Islamabad: At least 11 people, nine of them women and children, died after inhaling noxious fumes from an electricity generator outside their house in southwest Pakistan on Thursday, officials said.
The incident happened in Killi Karbala village, 70 kilometres north of Quetta, the capital of oil and gas rich Balochistan province, which borders Iran and Afghanistan.
“These people were asleep in the same room and inhaled poisonous gases emitted by an electricity generator installed outside their room,” senior local administration official Bashir Ahmad Bazai said.
He said they were found dead Thursday morning.
The hazardous gas leaked out of the gas generator often used to produce electricity to meet the frequent power outages in Pakistan, a local official of Levies tribal police said, adding that the incident occurred in the Pishin district.
“Around 15 family members were moved to hospital in an unconscious state where 11 of them died,” he said.

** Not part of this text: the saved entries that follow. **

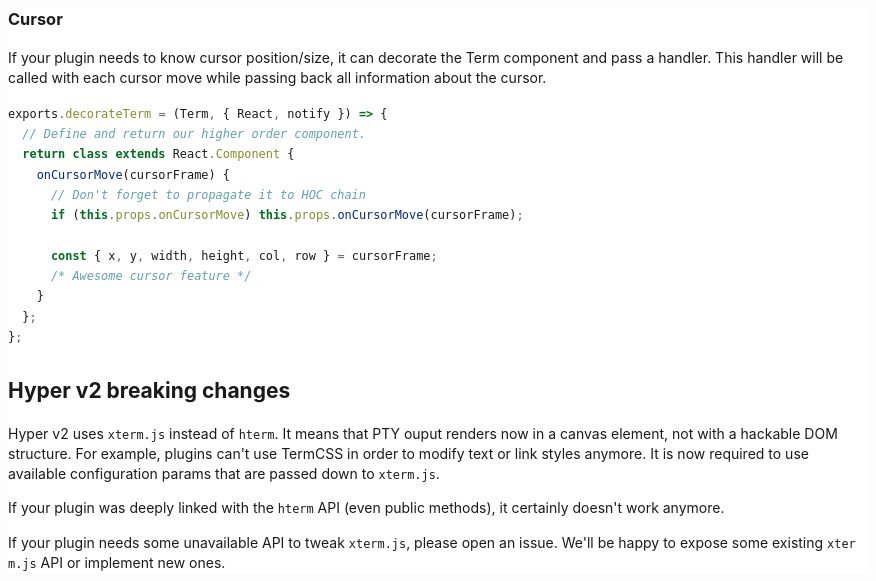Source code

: ### Cursor

If your plugin needs to know cursor position/size, it can decorate the Term component and pass a handler. This handler will be called with each cursor move while passing back all information about the cursor.

```js
exports.decorateTerm = (Term, { React, notify }) => {
  // Define and return our higher order component.
  return class extends React.Component {
    onCursorMove(cursorFrame) {
      // Don't forget to propagate it to HOC chain
      if (this.props.onCursorMove) this.props.onCursorMove(cursorFrame);

      const { x, y, width, height, col, row } = cursorFrame;
      /* Awesome cursor feature */
    }
  };
};
```

## Hyper v2 breaking changes

Hyper v2 uses `xterm.js` instead of `hterm`. It means that PTY ouput renders now in a canvas element, not with a hackable DOM structure.
For example, plugins can't use TermCSS in order to modify text or link styles anymore. It is now required to use available configuration params that are passed down to `xterm.js`.

If your plugin was deeply linked with the `hterm` API (even public methods), it certainly doesn't work anymore.

If your plugin needs some unavailable API to tweak `xterm.js`, please open an issue. We'll be happy to expose some existing `xterm.js` API or implement new ones.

Use of gas generators is illegal in the country but the law is frequently violated as gas is cheaper and readily available in Balochistan.
The mishaps are caused due to interruption in gas supply which turns off the generators. The resumption of supply sometimes leads to leakages and accidents.
Frequent blackouts due to a long-standing energy crisis in Pakistan have forced many to turn to generators to power their homes, but safety standards are generally low and deaths due to carbon monoxide inhalation are not uncommon.
Balochistan is Pakistan’s largest but least developed and most sparsely populated province, wracked for decades by a separatist insurgency.